You guys are beating a dead horse here. But let me add a few points.
Don't forget that clinically, you can also look for spontaneous venous pulsations at the optic nerve. These are absent in the minority of the normal population and very helpful when present to rule out papilledema as a fairly reliable indicator.

There are some subtle signs of increased ICP one can look for on MR imaging including posterior scleral flattening, empty sella, perioptic csf distension, anterior protusion of the prelaminar optic nerve, and vertical totuosity of the retrobulbar optic nerve. Most radiologists do not know these subtle indicators

Sometimes imaging findings will provide for a reason for increased ICP to further hone in on a diagnosis...such as, dural venous sinus thrombosis, inctracranial hemmorage, mass, or cerebral edema from stroke, infection, trauma, etc...an LP is not always necessary but certainly helpful in many of the above.
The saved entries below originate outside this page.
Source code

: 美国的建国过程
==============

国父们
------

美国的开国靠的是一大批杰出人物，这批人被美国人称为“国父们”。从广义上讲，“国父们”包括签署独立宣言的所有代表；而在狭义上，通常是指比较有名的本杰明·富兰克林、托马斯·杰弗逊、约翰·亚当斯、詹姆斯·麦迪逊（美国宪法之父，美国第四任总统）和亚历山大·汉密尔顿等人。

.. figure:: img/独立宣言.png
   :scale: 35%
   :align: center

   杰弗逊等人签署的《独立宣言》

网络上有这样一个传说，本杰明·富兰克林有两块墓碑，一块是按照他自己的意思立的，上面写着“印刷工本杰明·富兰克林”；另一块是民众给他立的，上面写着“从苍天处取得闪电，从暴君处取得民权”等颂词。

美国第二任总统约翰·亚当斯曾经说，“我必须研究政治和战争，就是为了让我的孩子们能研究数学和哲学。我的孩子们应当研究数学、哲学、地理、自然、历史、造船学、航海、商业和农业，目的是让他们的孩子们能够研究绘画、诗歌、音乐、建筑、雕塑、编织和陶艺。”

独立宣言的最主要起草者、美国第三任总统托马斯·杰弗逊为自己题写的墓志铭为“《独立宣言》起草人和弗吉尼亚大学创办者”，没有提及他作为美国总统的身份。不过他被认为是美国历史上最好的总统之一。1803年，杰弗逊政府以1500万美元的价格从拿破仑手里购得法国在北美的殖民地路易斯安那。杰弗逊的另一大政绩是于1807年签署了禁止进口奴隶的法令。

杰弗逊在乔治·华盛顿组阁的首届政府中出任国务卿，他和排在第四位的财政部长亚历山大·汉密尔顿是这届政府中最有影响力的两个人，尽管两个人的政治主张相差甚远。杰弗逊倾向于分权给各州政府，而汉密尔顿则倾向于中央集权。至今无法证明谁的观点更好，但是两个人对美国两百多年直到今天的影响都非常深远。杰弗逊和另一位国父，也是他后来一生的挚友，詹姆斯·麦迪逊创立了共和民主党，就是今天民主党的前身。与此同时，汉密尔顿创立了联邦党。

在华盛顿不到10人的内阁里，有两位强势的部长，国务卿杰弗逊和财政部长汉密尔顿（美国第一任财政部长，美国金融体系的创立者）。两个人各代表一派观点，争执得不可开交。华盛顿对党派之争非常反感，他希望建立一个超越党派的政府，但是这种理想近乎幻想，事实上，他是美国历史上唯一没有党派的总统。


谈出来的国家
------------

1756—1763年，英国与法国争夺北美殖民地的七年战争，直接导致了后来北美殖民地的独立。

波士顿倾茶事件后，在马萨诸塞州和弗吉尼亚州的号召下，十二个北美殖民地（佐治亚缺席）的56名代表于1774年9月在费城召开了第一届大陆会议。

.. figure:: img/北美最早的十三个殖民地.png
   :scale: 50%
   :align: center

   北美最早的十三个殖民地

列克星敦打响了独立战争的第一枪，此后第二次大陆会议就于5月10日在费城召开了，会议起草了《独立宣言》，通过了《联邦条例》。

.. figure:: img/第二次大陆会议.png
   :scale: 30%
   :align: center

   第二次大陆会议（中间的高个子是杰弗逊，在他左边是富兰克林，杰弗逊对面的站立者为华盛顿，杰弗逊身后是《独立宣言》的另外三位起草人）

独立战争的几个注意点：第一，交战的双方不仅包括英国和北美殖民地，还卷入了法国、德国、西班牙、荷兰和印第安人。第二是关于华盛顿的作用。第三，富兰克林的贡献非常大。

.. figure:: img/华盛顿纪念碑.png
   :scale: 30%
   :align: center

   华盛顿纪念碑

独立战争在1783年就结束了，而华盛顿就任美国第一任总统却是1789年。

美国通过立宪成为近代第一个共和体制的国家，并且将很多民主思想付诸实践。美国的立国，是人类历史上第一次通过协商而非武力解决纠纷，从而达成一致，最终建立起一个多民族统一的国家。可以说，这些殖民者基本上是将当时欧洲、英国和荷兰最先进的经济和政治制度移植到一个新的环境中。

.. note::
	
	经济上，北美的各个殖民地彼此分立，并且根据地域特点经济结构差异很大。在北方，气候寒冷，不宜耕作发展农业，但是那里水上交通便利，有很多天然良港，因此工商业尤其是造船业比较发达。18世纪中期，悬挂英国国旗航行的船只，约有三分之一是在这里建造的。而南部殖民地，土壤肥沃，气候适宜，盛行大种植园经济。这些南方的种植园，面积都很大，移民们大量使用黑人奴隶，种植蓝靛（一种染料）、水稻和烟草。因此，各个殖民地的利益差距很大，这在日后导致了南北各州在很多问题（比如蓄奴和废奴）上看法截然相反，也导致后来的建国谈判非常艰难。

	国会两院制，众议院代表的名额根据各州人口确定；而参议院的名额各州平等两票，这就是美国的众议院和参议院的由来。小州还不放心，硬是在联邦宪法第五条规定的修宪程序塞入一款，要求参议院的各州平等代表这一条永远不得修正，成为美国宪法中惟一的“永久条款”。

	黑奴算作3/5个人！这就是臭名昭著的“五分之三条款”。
Lastly, remember when ordering MR scans in situtations with optic disc edema, that while the T2 images are pretty good at showing the anatomy of the optic nerve, true optic nerve enhancement can only be demonstrated on the contrast enhanced T1 images with orbital fat suppression. I've seen many radiologists read an MRI as normal when a)orbital fat suppression algorithms were not applied in which case optic nerve enhancement could not be seen if present or b) the cuts imaged were too wide and did not even include much of the optic nerve and c) did not recognize subtle enhancement seen at the optic nerve head or just poterior to the globe.
So always looks at the scans yourself.